***** Data for processing

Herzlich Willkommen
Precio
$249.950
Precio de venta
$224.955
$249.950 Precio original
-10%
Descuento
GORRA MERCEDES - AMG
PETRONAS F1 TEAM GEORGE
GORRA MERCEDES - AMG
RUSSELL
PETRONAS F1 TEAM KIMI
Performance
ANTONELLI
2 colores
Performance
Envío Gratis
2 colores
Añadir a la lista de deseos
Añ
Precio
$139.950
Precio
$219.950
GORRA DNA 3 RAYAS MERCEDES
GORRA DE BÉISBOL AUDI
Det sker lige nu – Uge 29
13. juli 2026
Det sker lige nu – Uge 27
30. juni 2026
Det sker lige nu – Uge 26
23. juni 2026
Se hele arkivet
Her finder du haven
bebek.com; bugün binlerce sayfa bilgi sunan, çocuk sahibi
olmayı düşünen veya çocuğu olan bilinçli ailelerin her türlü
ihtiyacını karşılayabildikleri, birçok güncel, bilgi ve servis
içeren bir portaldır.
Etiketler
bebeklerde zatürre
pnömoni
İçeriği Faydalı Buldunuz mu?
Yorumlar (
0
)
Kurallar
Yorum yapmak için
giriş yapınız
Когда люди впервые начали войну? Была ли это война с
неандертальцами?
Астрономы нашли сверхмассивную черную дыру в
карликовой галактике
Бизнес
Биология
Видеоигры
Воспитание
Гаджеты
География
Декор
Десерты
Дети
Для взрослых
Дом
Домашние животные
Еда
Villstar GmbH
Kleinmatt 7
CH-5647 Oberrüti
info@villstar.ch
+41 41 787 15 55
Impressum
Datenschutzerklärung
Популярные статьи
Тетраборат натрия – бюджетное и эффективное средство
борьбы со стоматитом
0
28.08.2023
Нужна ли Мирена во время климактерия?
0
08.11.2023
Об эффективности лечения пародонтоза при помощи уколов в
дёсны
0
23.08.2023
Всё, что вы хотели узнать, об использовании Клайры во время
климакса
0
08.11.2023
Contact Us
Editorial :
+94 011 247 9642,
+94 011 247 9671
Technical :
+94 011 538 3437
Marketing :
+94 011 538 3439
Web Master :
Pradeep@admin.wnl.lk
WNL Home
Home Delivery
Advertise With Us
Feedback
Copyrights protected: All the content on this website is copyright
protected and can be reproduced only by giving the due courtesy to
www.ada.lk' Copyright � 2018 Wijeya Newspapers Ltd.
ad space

**********

> Directions for this task: In the entries above, find each line with "TEAM" and copy it.

> Written answer:
PETRONAS F1 TEAM GEORGE
PETRONAS F1 TEAM KIMI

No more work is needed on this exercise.